Old certificates in the store

By default old certificates stay in the store untouched — deleting them blindly can break other applications on the same host. Enable Remove old cert after bind to have the module delete the previously bound certificate after a successful bind, but only when no other IIS SSL binding on the machine still references it. Anything older than that (or referenced elsewhere) still needs an occasional manual sweep (e.g. Get-ChildItem Cert:\LocalMachine\WebHosting | Where NotAfter -lt (Get-Date)).

Retries & partial results

Failures are classified so fan-out can auto-retry the transient ones: a dropped/timed-out WinRM connection (IIS_CONNECT) or a failed PFX transfer is retried; a genuine binding/validation error (IIS_BINDING_NOT_FOUND, IIS_VALIDATE_BINDING, …) is not — re-running can't fix it. The bind is idempotent (a cert already in the store is not re-imported; a binding already correct is left alone), so a retry after a partial network failure is safe. Full class table: Distribution error codes.

A multi-binding run reports partial when some bindings succeed and others are skipped or fail — binding_update_partial when bindings failed or CCS bindings were skipped, binding_not_found when some requested host headers had no binding.
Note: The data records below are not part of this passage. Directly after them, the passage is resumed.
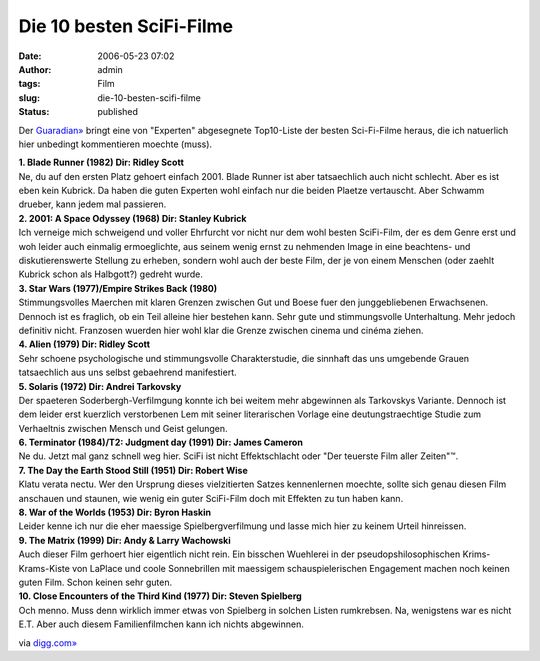 Die 10 besten SciFi-Filme
#########################
:date: 2006-05-23 07:02
:author: admin
:tags: Film
:slug: die-10-besten-scifi-filme
:status: published

Der
`Guaradian» <http://www.guardian.co.uk/life/news/page/0,12983,1290764,00.html>`__
bringt eine von "Experten" abgesegnete Top10-Liste der besten
Sci-Fi-Filme heraus, die ich natuerlich hier unbedingt kommentieren
moechte (muss).

| **1. Blade Runner (1982) Dir: Ridley Scott**
| Ne, du auf den ersten Platz gehoert einfach 2001. Blade Runner ist
  aber tatsaechlich auch nicht schlecht. Aber es ist eben kein Kubrick.
  Da haben die guten Experten wohl einfach nur die beiden Plaetze
  vertauscht. Aber Schwamm drueber, kann jedem mal passieren.

| **2. 2001: A Space Odyssey (1968) Dir: Stanley Kubrick**
| Ich verneige mich schweigend und voller Ehrfurcht vor nicht nur dem
  wohl besten SciFi-Film, der es dem Genre erst und woh leider auch
  einmalig ermoeglichte, aus seinem wenig ernst zu nehmenden Image in
  eine beachtens- und diskutierenswerte Stellung zu erheben, sondern
  wohl auch der beste Film, der je von einem Menschen (oder zaehlt
  Kubrick schon als Halbgott?) gedreht wurde.

| **3. Star Wars (1977)/Empire Strikes Back (1980)**
| Stimmungsvolles Maerchen mit klaren Grenzen zwischen Gut und Boese
  fuer den junggebliebenen Erwachsenen. Dennoch ist es fraglich, ob ein
  Teil alleine hier bestehen kann. Sehr gute und stimmungsvolle
  Unterhaltung. Mehr jedoch definitiv nicht. Franzosen wuerden hier wohl
  klar die Grenze zwischen cinema und cinéma ziehen.

| **4. Alien (1979) Dir: Ridley Scott**
| Sehr schoene psychologische und stimmungsvolle Charakterstudie, die
  sinnhaft das uns umgebende Grauen tatsaechlich aus uns selbst
  gebaehrend manifestiert.

| **5. Solaris (1972) Dir: Andrei Tarkovsky**
| Der spaeteren Soderbergh-Verfilmgung konnte ich bei weitem mehr
  abgewinnen als Tarkovskys Variante. Dennoch ist dem leider erst
  kuerzlich verstorbenen Lem mit seiner literarischen Vorlage eine
  deutungstraechtige Studie zum Verhaeltnis zwischen Mensch und Geist
  gelungen.

| **6. Terminator (1984)/T2: Judgment day (1991) Dir: James Cameron**
| Ne du. Jetzt mal ganz schnell weg hier. SciFi ist nicht Effektschlacht
  oder "Der teuerste Film aller Zeiten"™.

| **7. The Day the Earth Stood Still (1951) Dir: Robert Wise**
| Klatu verata nectu. Wer den Ursprung dieses vielzitierten Satzes
  kennenlernen moechte, sollte sich genau diesen Film anschauen und
  staunen, wie wenig ein guter SciFi-Film doch mit Effekten zu tun haben
  kann.

| **8. War of the Worlds (1953) Dir: Byron Haskin**
| Leider kenne ich nur die eher maessige Spielbergverfilmung und lasse
  mich hier zu keinem Urteil hinreissen.

| **9. The Matrix (1999) Dir: Andy & Larry Wachowski**
| Auch dieser Film gerhoert hier eigentlich nicht rein. Ein bisschen
  Wuehlerei in der pseudopshilosophischen Krims-Krams-Kiste von LaPlace
  und coole Sonnebrillen mit maessigem schauspielerischen Engagement
  machen noch keinen guten Film. Schon keinen sehr guten.

| **10. Close Encounters of the Third Kind (1977) Dir: Steven
  Spielberg**
| Och menno. Muss denn wirklich immer etwas von Spielberg in solchen
  Listen rumkrebsen. Na, wenigstens war es nicht E.T. Aber auch diesem
  Familienfilmchen kann ich nichts abgewinnen.

via `digg.com» <http://digg.com/movies/Top_10_Sci_Fi_Films>`__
No command-line size limits

Multi-binding and all_sites generate large PowerShell scripts. To stay clear of the Windows command-line length limit, any script above a small threshold is streamed to a temporary .ps1 on the target (via the chunked file transport) and run with -File, then deleted — so machine-wide runs work regardless of how many bindings match. This is automatic and needs no configuration.

Rollback

Not supported. The distribution record's RollbackAvailable is false. To revert, open IIS Manager on the target and re-bind the site to the previous thumbprint (which is still in the store).

Troubleshooting

"Failed to connect to WinRM"

Check winrm quickconfig on the target, confirm the HTTPS listener exists (winrm enumerate winrm/config/listener), and verify the firewall allows 5986. From the backend host: Test-NetConnection <host> -Port 5986.

"Access denied" during Import-PfxCertificate

The service account lacks permission to write to the cert store. Add it to local Administrators or grant store-specific ACL.

Binding update silently does nothing

The site name in the target config doesn't exactly match. IIS site names are matched case-insensitively but must otherwise be exact — including any trailing spaces. Confirm with Get-IISSite on the target.